32Mouvement « complexe » qui débute vers 1685 et s’achève à la fin du XVIIIème s., courant de pensée « caractérisé par un effort pour comprendre le monde ‘à la seule lumière naturelle de le Raison’ (Descartes) », les Lumières voient une fondamentale remise en cause des institutions politiques et sociales et des abus de la religion. Brille alors une « magnifique confiance ‘en les progrès de l’esprit humain’ (Condorcet) ».
33Dans les arts, le rococo domine et « développe les tendances baroques présentes à l’époque classique ». Ce style « se veut l’expression du goût du jour », de « l’allure de la noblesse, plus libre de faire montre de ses fastes ». La Régence – après la mort de Louis XIV – et les règnes successifs de Louis XV et Louis XVI témoignent du déclin progressif de l’absolutisme, jusqu’à la Révolution de 1789. Dans les cafés, où se rencontrent les gentilshommes cultivés, des discussions nouvelles se font entendre. « La littérature devient au XVIIIème siècle une arme de combat pour le développement d’une conscience bourgeoise. » C’est alors que « le roman, genre moderne, s’impose définitivement », teinté de merveilleux oriental, et, dans la seconde moitié du XIIIème s., de sentimentalisme, notamment avec l’ouvrage de Jean-Jacques Rousseau, La Nouvelle Héloïse (1761). Alain-René Lesage (1668-1747) donne, dans ses romans, « une revue satirique du monde », tandis que Marivaux (1688-1763) offre une « analyse minutieuse du cœur humain ». Bien évidemment, K. Peeters fait ici la part belle à Denis Diderot (1713-1784), Jean-Jacques Rousseau (1712-1778), Voltaire (1694-1778) et Montesquieu (1689-1755). Romanesque, politique, philosophique, historique, l’œuvre des philosophes des Lumières est monumentale. On se félicitera de la sous-partie consacrée à L’Encyclopédie mais on regrettera que De l’Esprit des Lois (1747) de Montesquieu ne fasse par l’objet d’une présentation plus fouillée. Cependant, les Lumières, dans toute leur diversité, sont ici appréhendées avec une grande perspicacité.
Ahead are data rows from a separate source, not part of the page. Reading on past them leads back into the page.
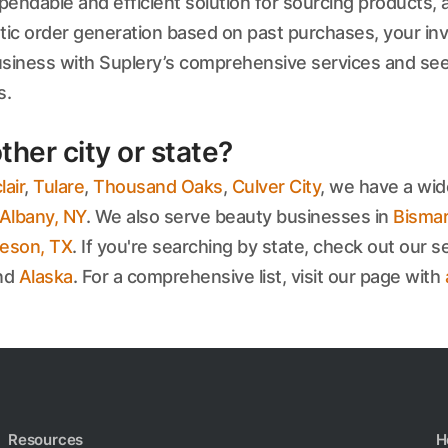
endable and efficient solution for sourcing products, an
 order generation based on past purchases, your inve
usiness with Suplery’s comprehensive services and see
s.
ther city or state?
air
,
Tulare
,
Thousand Oaks
,
Culver City
, we have a wid
Albany, NY
. We also serve beauty businesses in
Bismar
leson, TX
. If you're searching by state, check out our se
and
Alaska
. For a comprehensive list, visit our page with
Resources
H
34Résumer le foisonnement de l’époque classique, l’histoire de la Renaissance ou la culture médiévale en quelques paragraphes est évidemment réducteur. Les liens entre valeurs culturelles et valeurs exaltées en littérature sont parfois très subtils. Certes, il existe une corrélation entre les Croisades, l’idéal épique et la littérature héroïque. En revanche, il est plus malaisé d’expliquer historiquement l’apparition, à la fin du XIIème s., du roman courtois, plus tourné vers le féerique et le raffinement aristocratique.
35Nous ne pouvons cependant reprocher à l’auteur de ne faire qu’une ébauche du contexte historico-culturel. Rappelons-le : l’ouvrage est avant tout un manuel, qui ne peut donc prétendre à l’exhaustivité.
36Reconnaissons lui deux réels mérites : l’extrême clarté du propos et la présence, à chaque chapitre, d’une bibliographie fort intéressante. Enfin, notons qu’il s’agit d’un panorama riche de la littérature française – dont nous n’avons fait ici que retracer les grandes lignes – et d’une réelle invitation à la lecture des classiques.